### Problem details
From the data that follows, set down exactly the lines from the one with "et savourez votre expérience de" through the one with "chữa hộp số tự động, sửa chữa máy-gầm-điện…", counting both. Pictures stay out.

Transcribed page contents

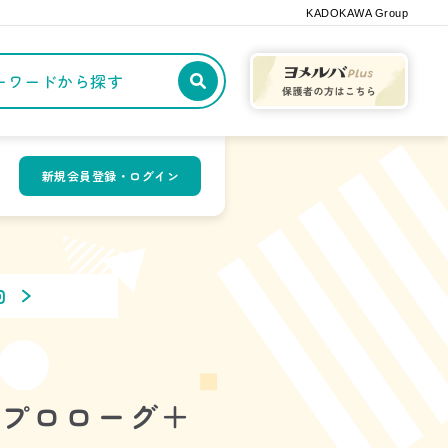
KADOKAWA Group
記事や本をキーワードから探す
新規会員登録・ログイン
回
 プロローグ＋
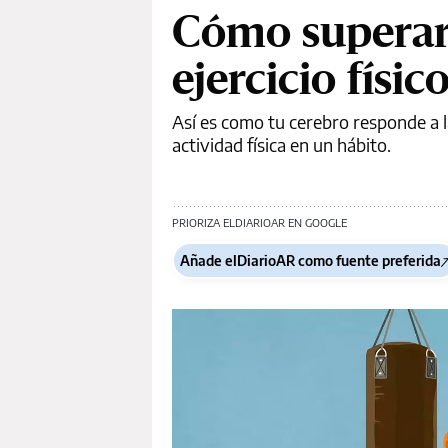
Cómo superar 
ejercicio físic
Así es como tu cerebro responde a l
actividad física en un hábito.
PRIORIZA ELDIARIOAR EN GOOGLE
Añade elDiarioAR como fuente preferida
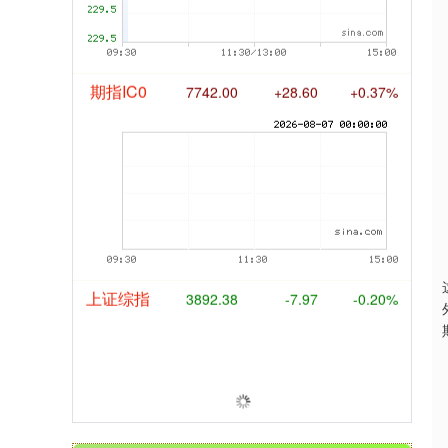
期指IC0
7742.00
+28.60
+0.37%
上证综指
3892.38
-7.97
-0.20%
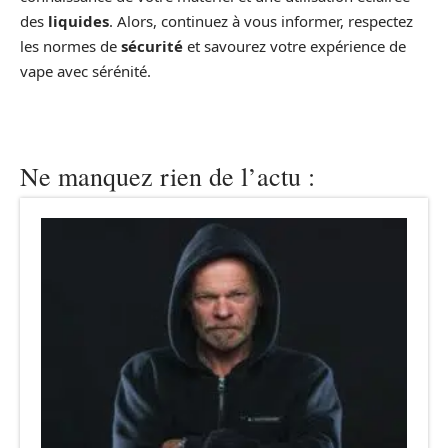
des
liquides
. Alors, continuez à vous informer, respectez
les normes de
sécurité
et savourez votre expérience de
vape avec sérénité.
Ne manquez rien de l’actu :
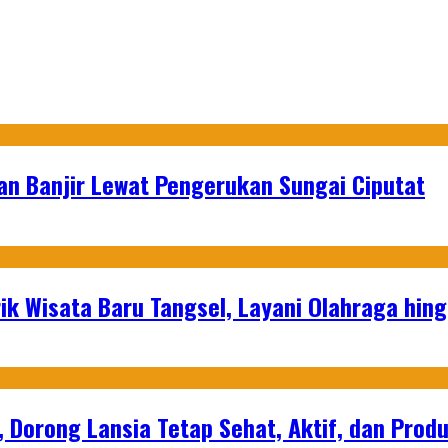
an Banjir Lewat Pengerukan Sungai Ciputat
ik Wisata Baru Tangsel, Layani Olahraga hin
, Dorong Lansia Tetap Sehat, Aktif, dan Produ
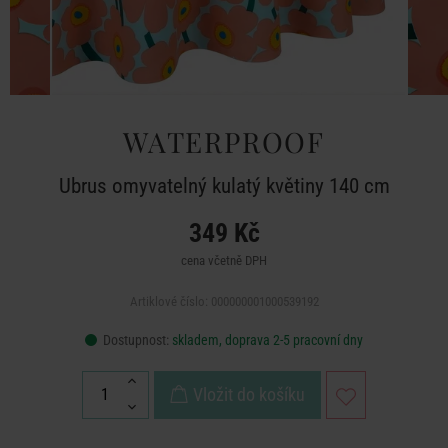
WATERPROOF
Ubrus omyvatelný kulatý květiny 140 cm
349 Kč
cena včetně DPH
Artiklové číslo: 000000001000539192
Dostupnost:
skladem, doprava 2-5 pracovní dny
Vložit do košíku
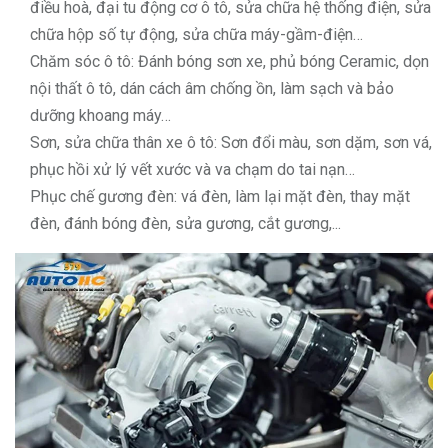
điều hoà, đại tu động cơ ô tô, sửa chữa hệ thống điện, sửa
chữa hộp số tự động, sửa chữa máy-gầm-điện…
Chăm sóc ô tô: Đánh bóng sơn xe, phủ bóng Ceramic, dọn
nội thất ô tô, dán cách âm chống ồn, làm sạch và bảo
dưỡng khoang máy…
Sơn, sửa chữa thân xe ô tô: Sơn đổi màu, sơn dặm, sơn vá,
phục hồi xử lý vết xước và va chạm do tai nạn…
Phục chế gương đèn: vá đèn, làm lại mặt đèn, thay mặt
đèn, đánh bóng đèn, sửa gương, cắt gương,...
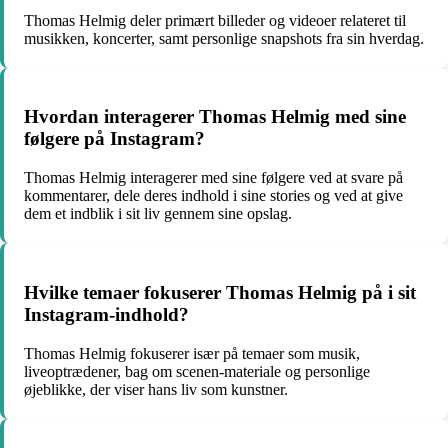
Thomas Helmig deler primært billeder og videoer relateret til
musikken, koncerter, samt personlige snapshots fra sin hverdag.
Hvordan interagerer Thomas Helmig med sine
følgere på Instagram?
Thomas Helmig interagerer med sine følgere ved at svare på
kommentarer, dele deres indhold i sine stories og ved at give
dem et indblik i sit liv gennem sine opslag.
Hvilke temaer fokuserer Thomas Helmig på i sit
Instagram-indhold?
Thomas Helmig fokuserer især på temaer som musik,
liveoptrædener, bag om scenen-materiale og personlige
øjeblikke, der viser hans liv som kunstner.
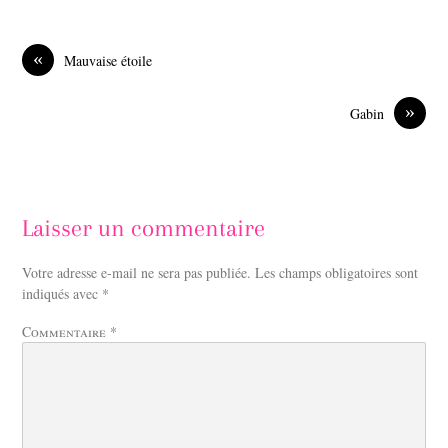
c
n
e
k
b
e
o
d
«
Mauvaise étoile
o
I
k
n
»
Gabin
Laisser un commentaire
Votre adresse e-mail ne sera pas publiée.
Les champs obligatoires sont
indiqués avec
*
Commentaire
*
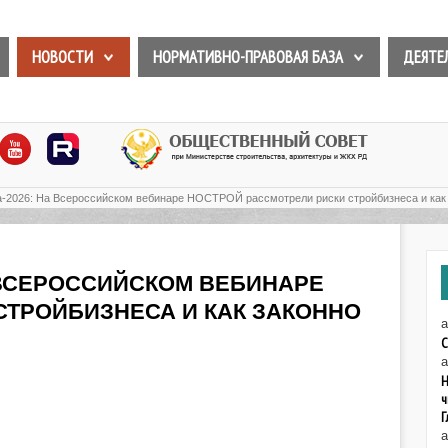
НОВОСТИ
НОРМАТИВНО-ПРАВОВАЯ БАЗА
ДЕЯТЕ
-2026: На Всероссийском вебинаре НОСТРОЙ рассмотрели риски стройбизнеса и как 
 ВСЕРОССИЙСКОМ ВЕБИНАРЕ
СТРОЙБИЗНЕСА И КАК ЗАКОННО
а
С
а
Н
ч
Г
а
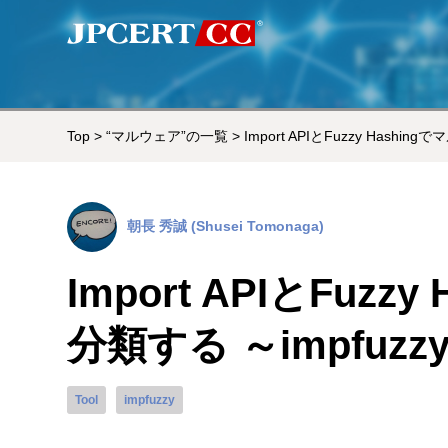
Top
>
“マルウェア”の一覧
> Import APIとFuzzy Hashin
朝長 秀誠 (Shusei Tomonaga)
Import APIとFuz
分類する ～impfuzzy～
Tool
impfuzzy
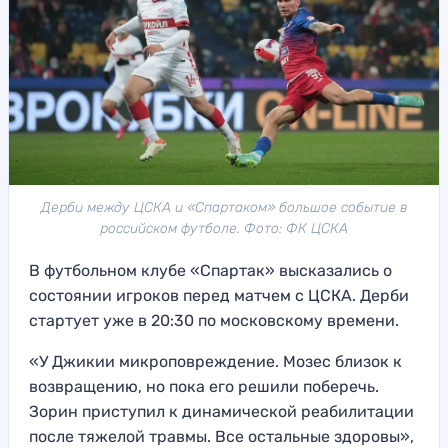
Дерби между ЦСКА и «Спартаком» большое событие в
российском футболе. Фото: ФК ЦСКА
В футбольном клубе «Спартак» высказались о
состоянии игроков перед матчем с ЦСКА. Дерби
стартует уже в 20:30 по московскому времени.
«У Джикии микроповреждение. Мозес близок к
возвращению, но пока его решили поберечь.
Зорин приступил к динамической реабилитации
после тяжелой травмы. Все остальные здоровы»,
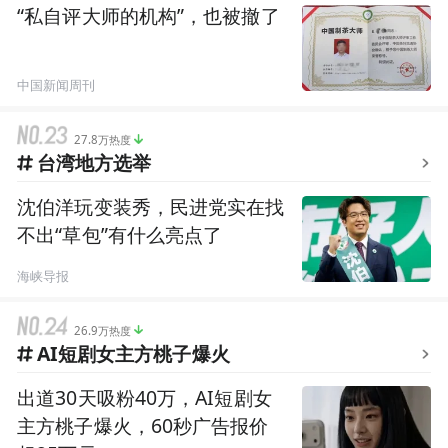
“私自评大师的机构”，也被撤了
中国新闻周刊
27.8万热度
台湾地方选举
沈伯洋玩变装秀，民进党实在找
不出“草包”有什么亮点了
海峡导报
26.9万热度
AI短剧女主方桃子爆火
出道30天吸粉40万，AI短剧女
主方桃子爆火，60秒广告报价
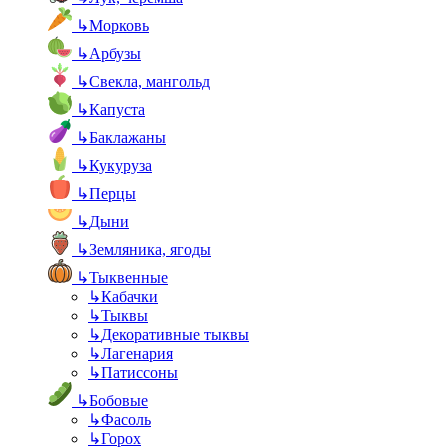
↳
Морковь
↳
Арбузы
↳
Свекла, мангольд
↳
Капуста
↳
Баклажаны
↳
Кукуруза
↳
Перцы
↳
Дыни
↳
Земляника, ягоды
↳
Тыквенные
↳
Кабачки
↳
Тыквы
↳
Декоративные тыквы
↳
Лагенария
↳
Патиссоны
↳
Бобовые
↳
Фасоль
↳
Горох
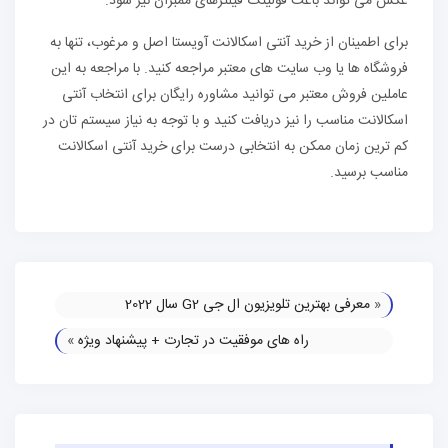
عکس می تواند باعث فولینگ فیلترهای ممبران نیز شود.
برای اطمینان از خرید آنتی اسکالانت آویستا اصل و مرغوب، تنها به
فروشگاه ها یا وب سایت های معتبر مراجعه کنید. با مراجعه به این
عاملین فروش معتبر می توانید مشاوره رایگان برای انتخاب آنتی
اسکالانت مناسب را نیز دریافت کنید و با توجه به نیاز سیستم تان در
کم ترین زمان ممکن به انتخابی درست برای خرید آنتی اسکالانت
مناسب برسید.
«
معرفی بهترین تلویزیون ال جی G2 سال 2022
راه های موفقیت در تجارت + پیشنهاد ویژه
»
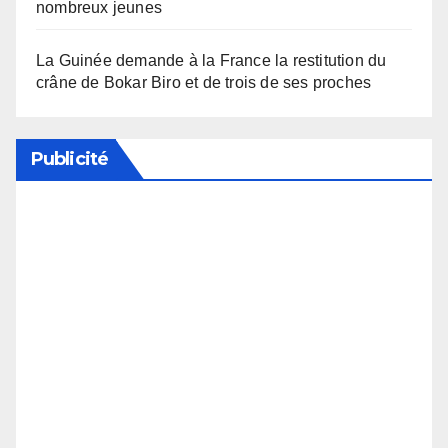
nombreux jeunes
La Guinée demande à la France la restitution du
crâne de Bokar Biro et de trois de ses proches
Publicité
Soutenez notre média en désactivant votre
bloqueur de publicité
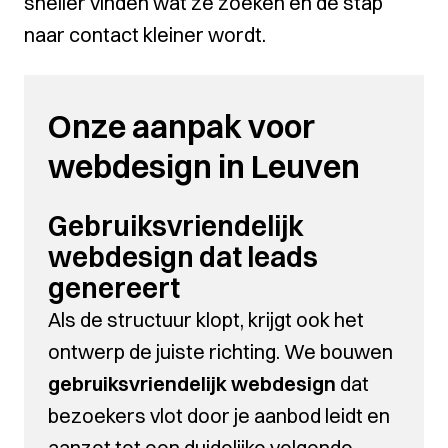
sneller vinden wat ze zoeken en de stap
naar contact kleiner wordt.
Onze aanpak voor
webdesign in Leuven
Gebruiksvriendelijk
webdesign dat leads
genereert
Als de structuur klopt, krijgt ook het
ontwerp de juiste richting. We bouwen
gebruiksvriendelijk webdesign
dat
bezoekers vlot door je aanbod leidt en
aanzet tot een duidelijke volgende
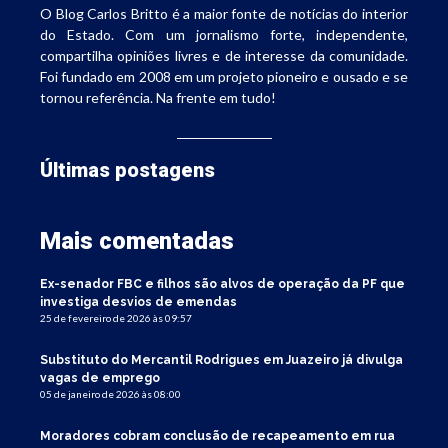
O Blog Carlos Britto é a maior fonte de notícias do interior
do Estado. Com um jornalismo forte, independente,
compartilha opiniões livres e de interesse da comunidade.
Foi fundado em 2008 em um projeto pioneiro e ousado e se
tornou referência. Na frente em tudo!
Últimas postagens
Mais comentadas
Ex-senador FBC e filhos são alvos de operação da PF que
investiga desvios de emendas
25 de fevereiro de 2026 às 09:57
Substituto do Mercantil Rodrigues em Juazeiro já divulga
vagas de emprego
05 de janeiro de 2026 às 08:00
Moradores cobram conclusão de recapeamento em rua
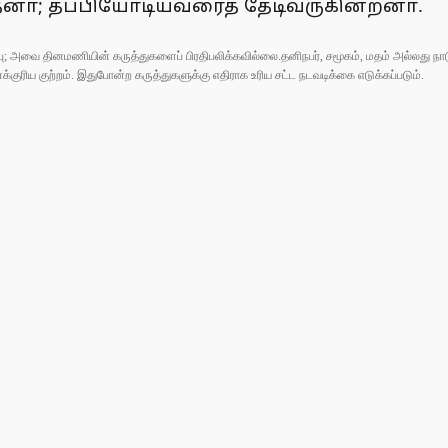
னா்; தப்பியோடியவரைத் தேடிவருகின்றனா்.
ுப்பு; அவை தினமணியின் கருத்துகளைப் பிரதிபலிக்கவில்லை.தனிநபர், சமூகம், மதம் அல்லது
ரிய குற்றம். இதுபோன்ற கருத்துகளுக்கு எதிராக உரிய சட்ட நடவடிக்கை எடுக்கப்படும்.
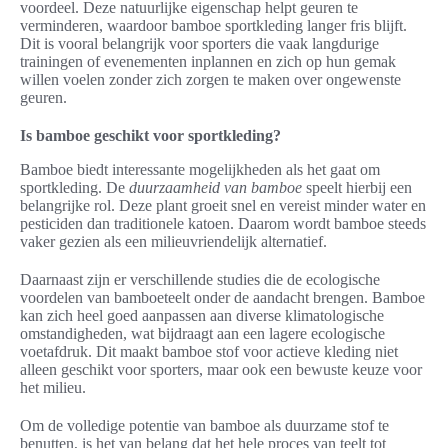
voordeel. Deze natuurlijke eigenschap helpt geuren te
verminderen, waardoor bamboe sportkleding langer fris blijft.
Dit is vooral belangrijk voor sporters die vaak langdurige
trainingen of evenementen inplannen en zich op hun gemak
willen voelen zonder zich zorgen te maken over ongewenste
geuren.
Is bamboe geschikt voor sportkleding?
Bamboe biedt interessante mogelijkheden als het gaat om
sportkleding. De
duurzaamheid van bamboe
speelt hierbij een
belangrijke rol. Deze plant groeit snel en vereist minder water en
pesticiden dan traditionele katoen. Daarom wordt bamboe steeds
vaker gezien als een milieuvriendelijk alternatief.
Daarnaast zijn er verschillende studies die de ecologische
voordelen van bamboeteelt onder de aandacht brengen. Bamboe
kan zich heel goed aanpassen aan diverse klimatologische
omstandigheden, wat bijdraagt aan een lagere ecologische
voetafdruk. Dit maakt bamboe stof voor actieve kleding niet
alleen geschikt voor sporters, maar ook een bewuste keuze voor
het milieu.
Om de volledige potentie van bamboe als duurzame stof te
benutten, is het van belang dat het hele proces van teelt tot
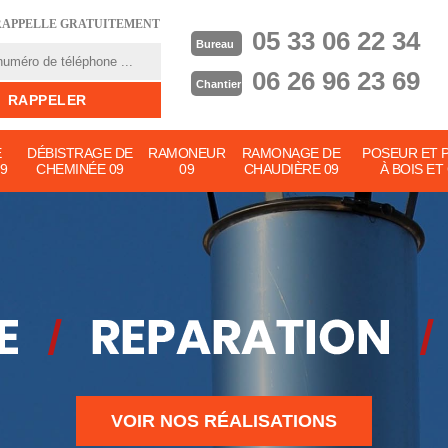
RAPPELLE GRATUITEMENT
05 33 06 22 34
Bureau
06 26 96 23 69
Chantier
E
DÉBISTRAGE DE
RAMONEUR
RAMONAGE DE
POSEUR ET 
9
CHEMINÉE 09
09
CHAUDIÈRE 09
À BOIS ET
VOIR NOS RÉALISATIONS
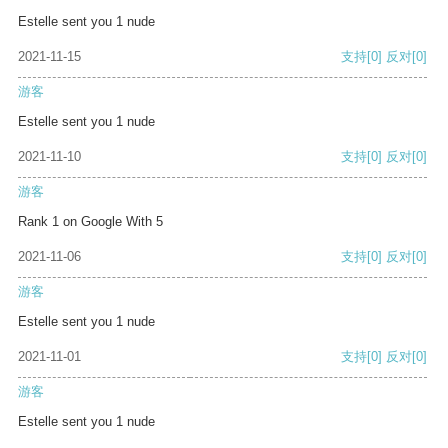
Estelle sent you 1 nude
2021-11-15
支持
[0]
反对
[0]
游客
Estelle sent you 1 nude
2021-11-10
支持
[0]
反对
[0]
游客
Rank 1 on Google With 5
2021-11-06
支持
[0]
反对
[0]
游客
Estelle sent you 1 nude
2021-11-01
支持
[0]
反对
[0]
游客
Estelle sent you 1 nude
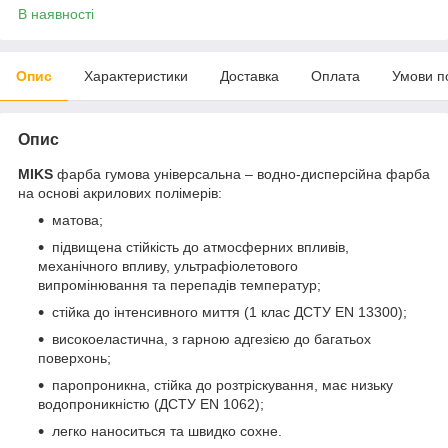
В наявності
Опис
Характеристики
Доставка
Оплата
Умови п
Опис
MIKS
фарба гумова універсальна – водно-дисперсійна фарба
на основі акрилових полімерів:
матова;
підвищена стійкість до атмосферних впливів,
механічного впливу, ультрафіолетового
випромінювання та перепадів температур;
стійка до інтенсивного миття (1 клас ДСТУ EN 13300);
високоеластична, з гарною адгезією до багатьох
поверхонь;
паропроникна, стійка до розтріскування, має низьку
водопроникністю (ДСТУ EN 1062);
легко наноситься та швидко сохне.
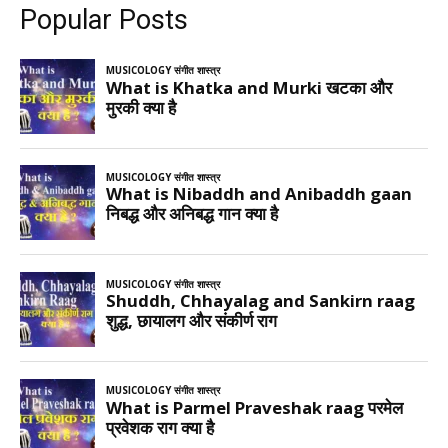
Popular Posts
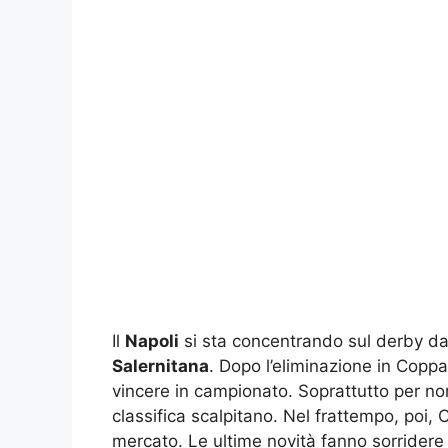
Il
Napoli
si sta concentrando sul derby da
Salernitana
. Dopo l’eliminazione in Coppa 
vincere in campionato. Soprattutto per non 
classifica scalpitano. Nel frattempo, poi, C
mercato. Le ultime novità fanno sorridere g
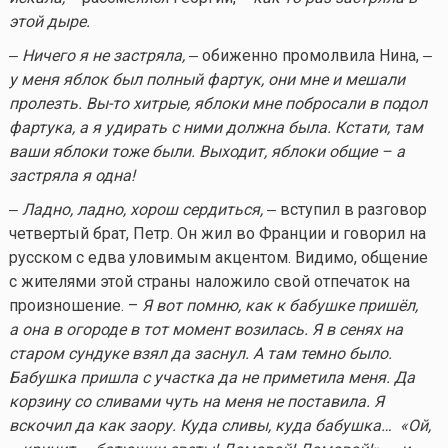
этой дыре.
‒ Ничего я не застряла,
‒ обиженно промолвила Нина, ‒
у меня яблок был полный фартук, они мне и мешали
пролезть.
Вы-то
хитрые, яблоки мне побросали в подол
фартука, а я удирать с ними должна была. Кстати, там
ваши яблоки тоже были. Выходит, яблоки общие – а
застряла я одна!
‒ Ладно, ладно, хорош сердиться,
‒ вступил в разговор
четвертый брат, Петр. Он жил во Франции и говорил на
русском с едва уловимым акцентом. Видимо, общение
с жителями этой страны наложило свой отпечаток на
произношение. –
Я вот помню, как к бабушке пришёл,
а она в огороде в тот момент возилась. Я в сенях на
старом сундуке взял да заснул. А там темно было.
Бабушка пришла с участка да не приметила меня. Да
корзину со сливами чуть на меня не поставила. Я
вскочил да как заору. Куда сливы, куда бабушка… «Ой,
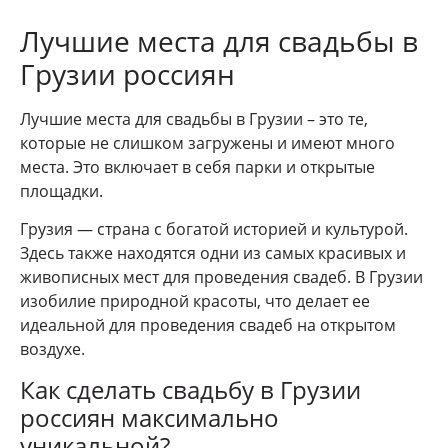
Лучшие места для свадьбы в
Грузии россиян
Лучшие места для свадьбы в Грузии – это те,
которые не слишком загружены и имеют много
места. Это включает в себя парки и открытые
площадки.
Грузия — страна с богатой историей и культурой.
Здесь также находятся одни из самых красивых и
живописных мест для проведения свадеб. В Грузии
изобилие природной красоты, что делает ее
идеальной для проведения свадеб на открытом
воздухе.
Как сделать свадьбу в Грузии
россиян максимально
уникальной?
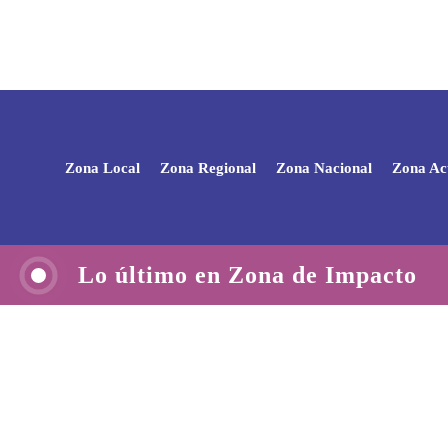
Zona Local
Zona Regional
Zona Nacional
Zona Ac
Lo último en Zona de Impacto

### Worked solution
et savourez votre expérience de
vape avec sérénité.
Ne manquez rien de l’actu :
an Banjir Lewat Pengerukan Sungai Ciputat
ik Wisata Baru Tangsel, Layani Olahraga hin
, Dorong Lansia Tetap Sehat, Aktif, dan Produ
WATERPROOF
Ubrus omyvatelný kulatý květiny 140 cm
349 Kč
cena včetně DPH
Artiklové číslo: 000000001000539192
Dostupnost:
skladem, doprava 2-5 pracovní dny
Vložit do košíku
điều hoà, đại tu động cơ ô tô, sửa chữa hệ thống điện, sửa
chữa hộp số tự động, sửa chữa máy-gầm-điện…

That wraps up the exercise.